He was beaten (he knew that); but he was not broken. He saw, once for all, that he stood no chance against a man with a club. He had learned the lesson, and in all his after life he never forgot it. That club was a revelation. It was his introduction to the reign of primitive law, and he met the introduction halfway. The facts of life took on a fiercer aspect; and while he faced that aspect uncowed, he faced it with all the latent cunning of his nature aroused. As the days went by, other dogs came, in crates and at the ends of ropes, some docilely, and some raging and roaring as he had come; and, one and all, he watched them pass under the dominion of the man in the red sweater. Again and again, as he looked at each brutal performance, the lesson was driven home to Buck: a man with a club was a lawgiver, a master to be obeyed, though not necessarily conciliated.
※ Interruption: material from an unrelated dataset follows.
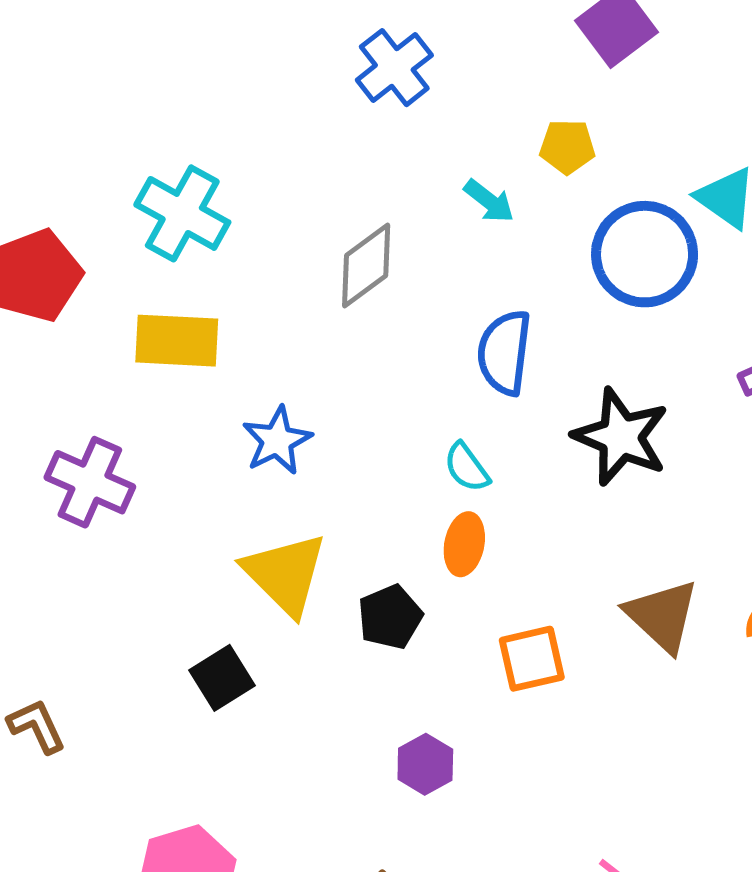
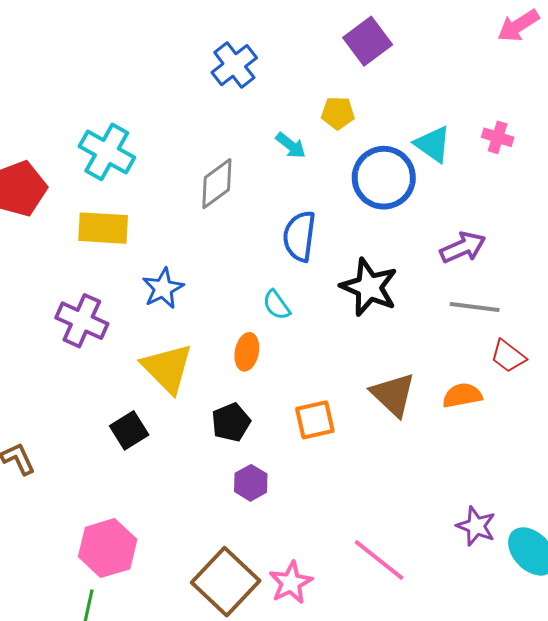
purple cross: (90, 482) -> (82, 321), moved
orange ellipse: (464, 544) -> (247, 352), moved
black pentagon: (390, 617) -> (231, 422), moved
Of this last Buck was never guilty, though he did see beaten dogs that fawned upon the man, and wagged their tails, and licked his hand. Also he saw one dog, that would neither conciliate nor obey, finally killed in the struggle for mastery.
Now and again men came, strangers, who talked excitedly, wheedlingly, and in all kinds of fashions to the man in the red sweater. And at such times that money passed between them the strangers took one or more of the dogs away with them. Buck wondered where they went, for they never came back; but the fear of the future was strong upon him, and he was glad each time when he was not selected.
Yet his time came, in the end, in the form of a little weazened man who spat broken English and many strange and uncouth exclamations which Buck could not understand.